O meu filho Sebastião gosta de histórias. Gosta de as ler e gosta de as contar. Diverte-se a escrevê-las como só se divertem aqueles que não têm obrigação de as escrever.
Outro dia, o meu rapaz entrou-me pela minha sala adentro com aquele ar só dele, como quem pede desculpa por estar a incomodar mas não pode deixar de o fazer. O método é sempre o mesmo: entra devagarinho, estica o pescoço por cima da minha cabeça, finge que se interessa pelo que estou a fazer, faz um comentário qualquer acerca da música que estou a ouvir, conta um episódio da escola mais para cumprir o que julga fazer parte do seu papel de filho e, inconscientemente, abana a cabeça.
Os olhos e aquele abanar de cabeça chegam para dizer quase tudo acerca dele. Aqueles olhos pequenos, rasgados, muito afastados, parecem ímanes. Curiosos, ávidos, mas sempre focados. Marca os objectos, as pessoas, as situações como se naquele momento o mundo parasse e nada mais existisse senão o seu alvo de atenção.
O abanar de cabeça é o seu gesto de passagem. É como quem diz, vamos ao que interessa. Uma coisa do género “Eu sei que há umas tretas que é suposto eu dizer ou fazer, e até não me incomoda nada fazê-lo, mas agora já chega”.
Confessou-me andar um bocadinho angustiado. Disse-me que andou a passar os olhos pelas coisas que já escreveu e está sem assunto. Pior, pensando que só tem quinze anos, como diabo irá cumprir o seu sonho (do momento, claro está) de ser contador de histórias se a partir de agora, segundo ele, se vai repetir vezes sem conta.
São tão poucos os momentos em que nós como pais nos sentimos úteis que quase fiquei feliz com a angústia do meu rapaz. Só quem nunca ouviu um pedido dum filho, quem nunca se confrontou com a obrigação de indicar este ou aquele caminho, quem nunca ralhou, quem nunca contrariou ou consentiu, pode avaliar o alivio que se sente quando se sabe exactamente o que dizer, quando não se tem um pingo de dúvida acerca do conselho certo.
A vida dum pai é feita de angústias, dúvidas, medos.
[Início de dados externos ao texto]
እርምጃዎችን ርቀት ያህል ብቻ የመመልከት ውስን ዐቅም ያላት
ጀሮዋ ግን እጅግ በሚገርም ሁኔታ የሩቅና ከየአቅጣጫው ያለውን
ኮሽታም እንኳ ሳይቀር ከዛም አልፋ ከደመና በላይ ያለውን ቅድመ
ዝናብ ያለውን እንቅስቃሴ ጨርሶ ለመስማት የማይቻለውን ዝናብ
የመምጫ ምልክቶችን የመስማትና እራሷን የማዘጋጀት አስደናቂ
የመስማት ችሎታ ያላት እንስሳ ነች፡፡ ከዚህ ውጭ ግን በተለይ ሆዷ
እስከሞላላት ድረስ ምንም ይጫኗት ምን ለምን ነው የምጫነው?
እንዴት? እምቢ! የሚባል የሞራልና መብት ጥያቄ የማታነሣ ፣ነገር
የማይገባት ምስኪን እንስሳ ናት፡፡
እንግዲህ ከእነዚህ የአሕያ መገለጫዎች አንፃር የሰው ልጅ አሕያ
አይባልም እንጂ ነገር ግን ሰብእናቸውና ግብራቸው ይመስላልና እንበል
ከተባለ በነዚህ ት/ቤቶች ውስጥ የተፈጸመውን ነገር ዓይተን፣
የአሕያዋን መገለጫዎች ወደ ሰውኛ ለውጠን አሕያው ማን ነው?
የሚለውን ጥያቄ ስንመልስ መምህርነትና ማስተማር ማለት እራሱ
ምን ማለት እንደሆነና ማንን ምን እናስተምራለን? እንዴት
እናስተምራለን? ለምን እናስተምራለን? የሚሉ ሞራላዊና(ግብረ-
As mais pequenas decisões, os mais pequenos gestos fazem-nos perder noites: será que dei o conselho certo? Fui justo quando lhe berrei? Será a melhor escola para ele? Estou a dar um bom exemplo? Servirei para alguma coisa? Estou a condicioná-lo?
Só me apetecia agarrá-lo e cobri-lo de beijos. Agradecer-lhe a pura felicidade que me estava a dar naquele instante. Eu sei a resposta, sei mesmo. Eu e toda a gente que gosta de histórias.